Au surplus je t'ai toujours trouvé à cet égard plein de tact et de réserve tu n'a donc qu'à persévérer et personne ne me semble plus apte à me comprendre que toi.

Enfin pour me résumer je désire que tu perdes le moins de temps possible ; au lieu d'aller passer 12 jours chez Monsieur de Lesseps je préfererai que vous ... tous à Paris pour vous occuper des préparatifs qui sont toujours longs.

Je désire que le mariage se fasse sans tambours ni trompettes ce qui ne veut pas dire qu'il doit se faire secrètement ou mystérieusement.

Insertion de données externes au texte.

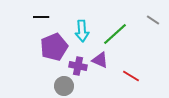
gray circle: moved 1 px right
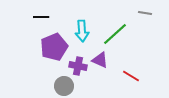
gray line: moved 8 px left, 7 px up; rotated 24 degrees counterclockwise
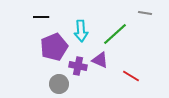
cyan arrow: moved 1 px left
gray circle: moved 5 px left, 2 px up
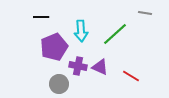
purple triangle: moved 7 px down
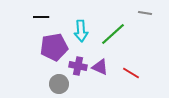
green line: moved 2 px left
purple pentagon: rotated 12 degrees clockwise
red line: moved 3 px up
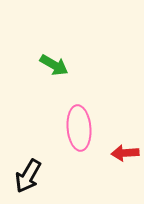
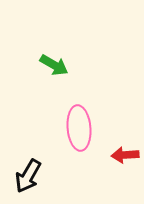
red arrow: moved 2 px down
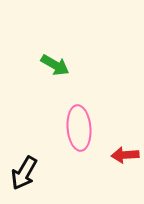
green arrow: moved 1 px right
black arrow: moved 4 px left, 3 px up
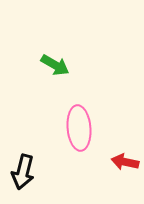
red arrow: moved 7 px down; rotated 16 degrees clockwise
black arrow: moved 1 px left, 1 px up; rotated 16 degrees counterclockwise
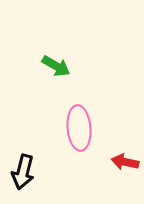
green arrow: moved 1 px right, 1 px down
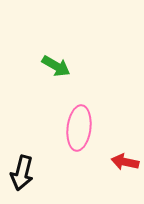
pink ellipse: rotated 12 degrees clockwise
black arrow: moved 1 px left, 1 px down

Il faut arranger les choses ainsi :

Mariage à la mairie de bonne heure. De suite après mariage à l'église en présence de ma famille des proches parents de Madame de Billing et des quatre témoins : messe basse autel de la Vierge pas d'invitations.

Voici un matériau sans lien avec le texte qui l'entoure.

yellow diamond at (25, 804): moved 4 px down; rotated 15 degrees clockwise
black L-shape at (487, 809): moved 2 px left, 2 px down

Après, déjeuner chez Madame de Billing ou chez nous et puis départ à l'anglaise ; vous vous arrêteriez en route pour passer deux ou trois jours et voilà !

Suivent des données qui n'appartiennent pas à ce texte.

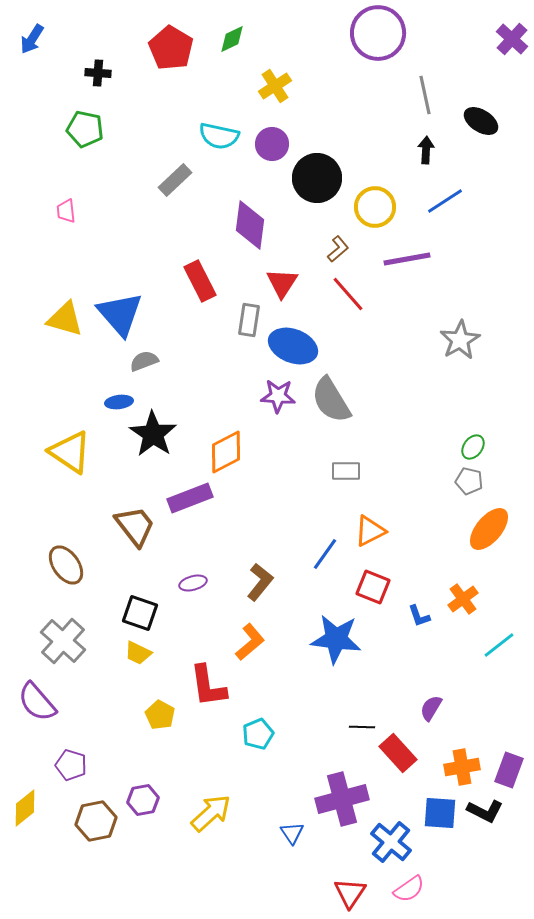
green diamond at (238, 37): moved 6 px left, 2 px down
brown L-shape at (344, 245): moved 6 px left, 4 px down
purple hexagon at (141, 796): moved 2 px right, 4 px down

Si on ne perd pas de temps tout cela pourrait avoir lieu dans la première quinzaine d'octobre ; je me suis marié en 15 jours. Tes témoins pourront être Bonneville et Valbezen si Bonneville est encore à Paris ; toutes ces petites choses ont leur valeur vu le cas exceptionnel où te place l'exclusion de ta famille maternelle. Pour laquelle je te le répète il faut beaucoup de ménagements.

Indépendamment des motifs de convenance il y a aussi la question d'intérêts qu'on ne peut pas perdre de vue ; on m'a assuré que tes grands parents qui sont riches avaient l'intention de te laisser une partie de la fortune qu'ils tiennent de ta mère.

Ce ne serait que justice mais il ne faut pas ... leur donner des positions stériles.

Sans lire ma lettre à Monsieur de Billing arrange tout cela avec lui et fait lui part de mes désirs sur la manière dont les choses doivent se passer. Il peut éviter tout froissement et pour ce il faut procéder comme je t'indique.

Tu me demandes d'écrire à Monsieur de Billing ; quoique je n'en vois pas la nécessité cependant pour te satisfaire je le fais.

Remet-lui ma lettre mais avant tout pose bien avec Monsieur de Billing les choses afin qu'il n'y ait plus de tiraillement.

Je ne suis pas étonné de ce que tu m'écris sur Mademoiselle Jeanne mais je vois avec une grande satisfaction que l'impression qu'elle a produit sur toi a encore dépassé mon attente.

Réponds moi catégoriquement à cette lettre ou plutôt mets toi en mon nom ; bien d'accord avec Monsieur de Billing sur tous les points ; je dis Monsieur de Billing car quoiqu'il soit le mari de ta future belle mère, il n'en n'est pas moins pour nous un ami dévoué, ce qui me permet de le considérer comme un intermédiaire impartial désintéressé ou plutôt également favorable aux deux parties et également intéressé des deux côtés.

Nous partons d'ici le 12, nour aller passer quelques jours en Suisse et en Allemagne nous comptons finir notre course par Baden et nous serons à Paris à la fin du mois.

Je t'embrasse de tout coeur.

 

Note:

Cette lettre est touchante à bien des égards c’est la dernière lettre du Comte Walewski à son fils Alexandre. Il y est question du mariage proche de ce dernier avec avec Jeanne Claire Marie Sala et de la famille de la mère d’Alexandre, c'est à dire de la famille de Rachel.